Stored data entries
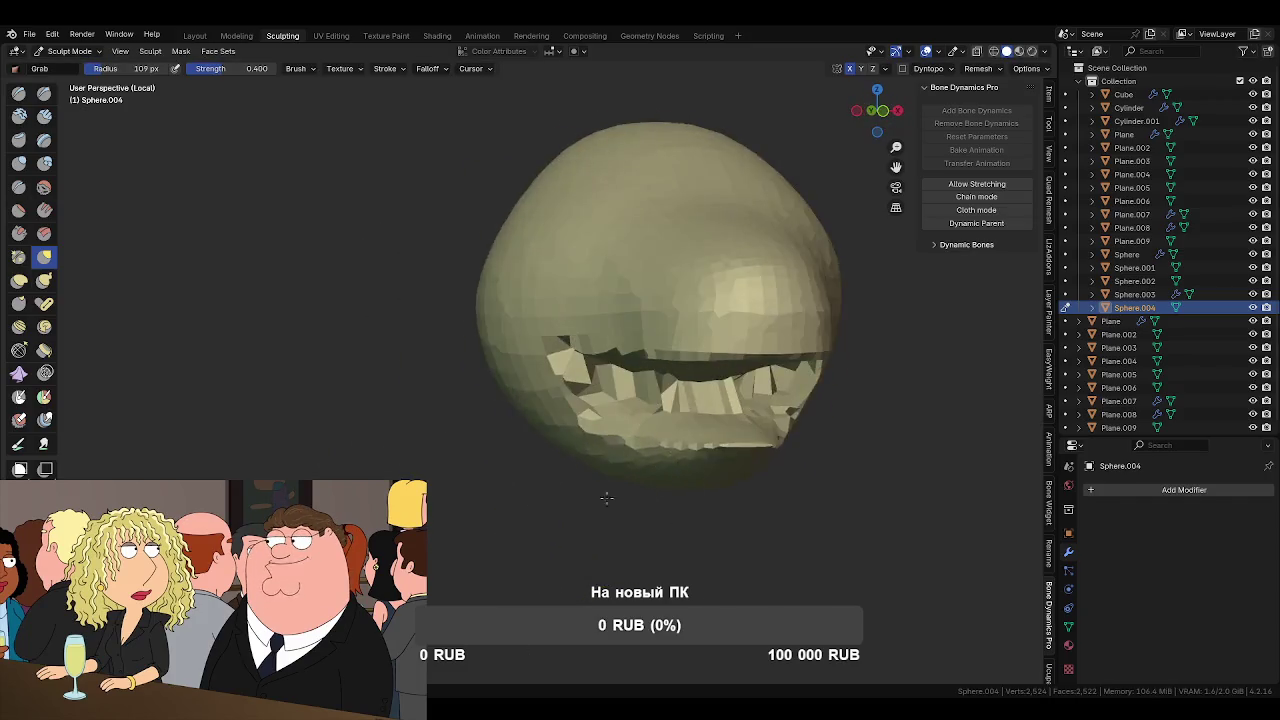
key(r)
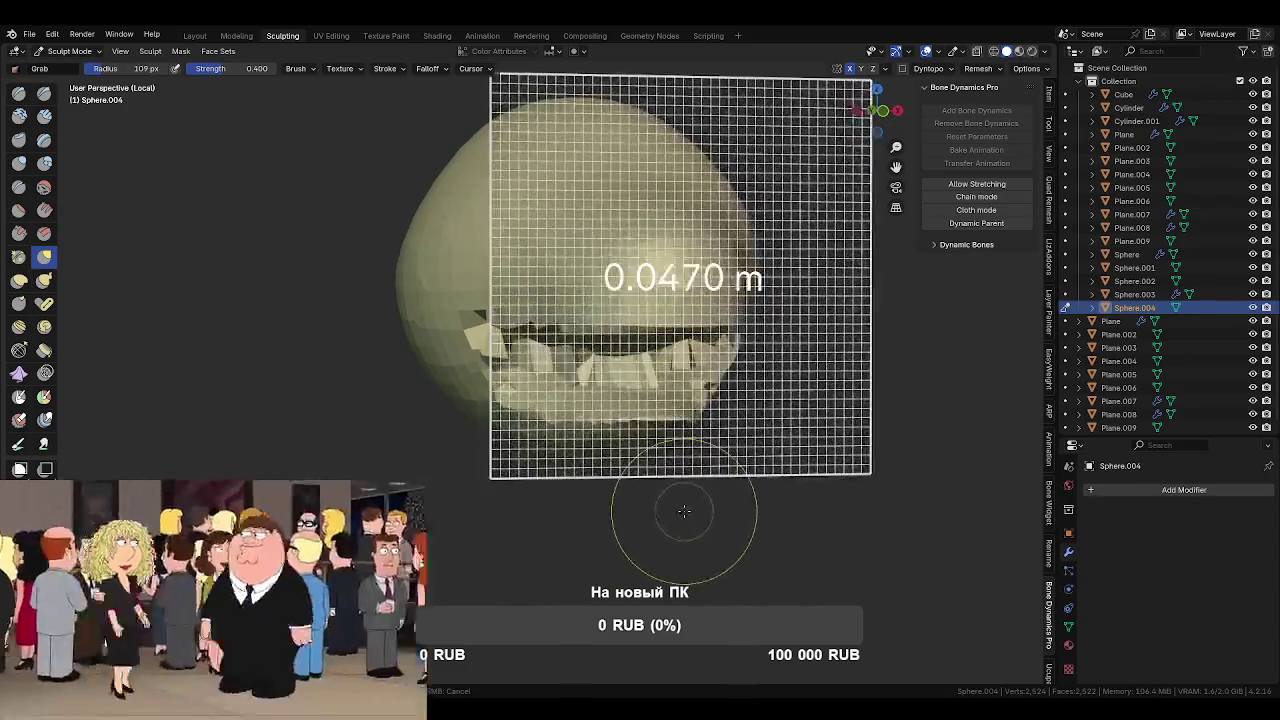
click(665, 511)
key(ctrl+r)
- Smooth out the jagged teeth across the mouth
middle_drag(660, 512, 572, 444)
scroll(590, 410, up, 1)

TASK PROMPT:
Please retype the data exactly, but do not carry over any picture.

TASK SOLUTION:
key(r)
click(665, 511)
key(ctrl+r)
- Smooth out the jagged teeth across the mouth
middle_drag(660, 512, 572, 444)
scroll(590, 410, up, 1)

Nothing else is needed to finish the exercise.